O MUNDO GIROU rápido na cabeça, como se eu tivesse sido acordado por um tsunami. Eram 4h da madrugada, de uma das noites quentes deste verão. Grogue de sono, despertado pelo telefone, corri para a sala para atender.
Primeiro, o sinal de ligação a cobrar aumentou a tensão. Afinal, em casa, é inusual ligação nesse horário. A cobrar, coisa boa não deve ser. O motivo deveria ser grave, notícia ruim.
Bêbado de sono, a zonzeira faz o sinalzinho da operadora parecer eterno, embora não passe de pouquíssimos segundos. A sensação é que tudo está errado, confuso. Aí vem a tortura, em dois atos.
"Pai, fui seqüestrado. Fui seqüestrado, pai. Me salva, pai."
Naquela confusão mental, sem nada entender, e querendo entender, a reação de pai, distante dos filhos em viagem.
"Caaaalma, filho! Caaaalma, filho! Leandro, caaaalma filho! Leandro, o que aconteceu? Onde você está? Fique calmo e converse comigo."
Os golpistas já tinham um nome. Não sei dizer se usaram.
Certa vez li algo que contava como teria sido o susto de um japonês que apertou o botão da descarga do vaso sanitário de sua casa no exato momento em que a bomba explodiu em Hiroshima. Entendi qual teria sido o susto do cidadão.

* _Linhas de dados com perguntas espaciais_
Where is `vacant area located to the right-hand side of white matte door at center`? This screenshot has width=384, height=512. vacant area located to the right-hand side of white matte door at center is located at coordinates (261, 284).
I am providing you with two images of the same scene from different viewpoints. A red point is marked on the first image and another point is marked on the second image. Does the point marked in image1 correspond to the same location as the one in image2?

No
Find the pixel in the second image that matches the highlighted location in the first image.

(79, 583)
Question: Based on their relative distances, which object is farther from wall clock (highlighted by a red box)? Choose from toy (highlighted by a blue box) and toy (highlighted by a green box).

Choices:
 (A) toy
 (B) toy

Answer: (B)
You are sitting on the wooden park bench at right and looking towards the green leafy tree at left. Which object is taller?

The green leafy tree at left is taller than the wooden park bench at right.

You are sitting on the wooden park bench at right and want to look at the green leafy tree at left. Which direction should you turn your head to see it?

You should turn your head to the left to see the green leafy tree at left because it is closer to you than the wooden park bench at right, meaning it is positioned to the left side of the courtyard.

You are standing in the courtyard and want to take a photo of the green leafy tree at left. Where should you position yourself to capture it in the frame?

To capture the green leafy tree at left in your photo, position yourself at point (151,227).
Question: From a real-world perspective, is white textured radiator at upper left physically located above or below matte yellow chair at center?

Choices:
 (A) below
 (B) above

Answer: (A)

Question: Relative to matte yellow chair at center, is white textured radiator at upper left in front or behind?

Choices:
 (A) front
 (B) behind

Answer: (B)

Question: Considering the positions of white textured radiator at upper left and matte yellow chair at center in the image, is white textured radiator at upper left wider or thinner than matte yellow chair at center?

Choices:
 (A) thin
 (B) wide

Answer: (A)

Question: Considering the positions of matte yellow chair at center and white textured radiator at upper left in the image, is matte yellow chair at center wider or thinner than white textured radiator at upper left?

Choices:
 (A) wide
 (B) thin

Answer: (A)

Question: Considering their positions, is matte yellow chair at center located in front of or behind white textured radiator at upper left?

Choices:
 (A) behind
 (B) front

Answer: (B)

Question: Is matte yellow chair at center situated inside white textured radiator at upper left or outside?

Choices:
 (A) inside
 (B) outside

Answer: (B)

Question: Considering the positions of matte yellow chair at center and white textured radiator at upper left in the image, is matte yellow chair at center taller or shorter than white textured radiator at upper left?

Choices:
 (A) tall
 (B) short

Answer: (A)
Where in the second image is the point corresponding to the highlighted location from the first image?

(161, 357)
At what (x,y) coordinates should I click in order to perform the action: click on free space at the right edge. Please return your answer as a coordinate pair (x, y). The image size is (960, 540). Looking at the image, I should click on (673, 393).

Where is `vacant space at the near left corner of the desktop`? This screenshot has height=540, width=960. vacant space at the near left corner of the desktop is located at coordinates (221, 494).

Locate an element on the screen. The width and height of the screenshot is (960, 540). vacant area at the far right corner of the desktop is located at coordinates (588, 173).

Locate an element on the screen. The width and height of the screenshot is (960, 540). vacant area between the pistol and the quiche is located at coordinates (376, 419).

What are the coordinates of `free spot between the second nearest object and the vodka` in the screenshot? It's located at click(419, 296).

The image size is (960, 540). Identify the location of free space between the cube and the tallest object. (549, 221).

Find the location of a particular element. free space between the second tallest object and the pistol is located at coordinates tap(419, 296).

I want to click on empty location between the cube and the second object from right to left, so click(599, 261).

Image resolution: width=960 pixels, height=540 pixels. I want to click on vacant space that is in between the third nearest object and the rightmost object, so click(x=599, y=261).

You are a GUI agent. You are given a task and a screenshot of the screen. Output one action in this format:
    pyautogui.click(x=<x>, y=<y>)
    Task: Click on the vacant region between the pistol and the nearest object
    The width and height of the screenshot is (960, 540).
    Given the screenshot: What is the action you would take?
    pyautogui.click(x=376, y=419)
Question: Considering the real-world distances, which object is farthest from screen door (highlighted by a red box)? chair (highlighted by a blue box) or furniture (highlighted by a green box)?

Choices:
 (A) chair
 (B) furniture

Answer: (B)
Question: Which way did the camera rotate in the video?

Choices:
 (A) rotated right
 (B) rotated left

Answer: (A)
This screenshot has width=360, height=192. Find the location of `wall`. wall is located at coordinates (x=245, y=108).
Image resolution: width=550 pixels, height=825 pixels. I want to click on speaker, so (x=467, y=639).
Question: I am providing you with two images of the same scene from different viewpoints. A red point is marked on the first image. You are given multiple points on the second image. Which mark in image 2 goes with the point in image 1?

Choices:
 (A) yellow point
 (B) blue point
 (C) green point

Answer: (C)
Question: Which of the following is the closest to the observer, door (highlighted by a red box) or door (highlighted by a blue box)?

* _EXERCÍCIO PROPOSTO A_
Diga se cada afirmação concorda com o trecho do texto sobre o telefonema de madrugada. Responda sim ou não e cite as palavras decisivas do trecho: (i) o telefone tocou às 4h da madrugada; (ii) a ligação era a cobrar; (iii) quem narra garante que os golpistas usaram o nome Leandro.
* _EXERCÍCIO PROPOSTO B_
Copie as linhas dos registros desde a que contém "Answer: (C)" até o fim dos registros, incluindo as duas pontas.

* _RESOLUÇÃO DO EXERCÍCIO A_
(i) Sim: "Eram 4h da madrugada".
(ii) Sim: "o sinal de ligação a cobrar aumentou a tensão".
(iii) Não: "Não sei dizer se usaram."

* _RESOLUÇÃO DO EXERCÍCIO B_
Answer: (C)
Question: Which of the following is the closest to the observer, door (highlighted by a red box) or door (highlighted by a blue box)?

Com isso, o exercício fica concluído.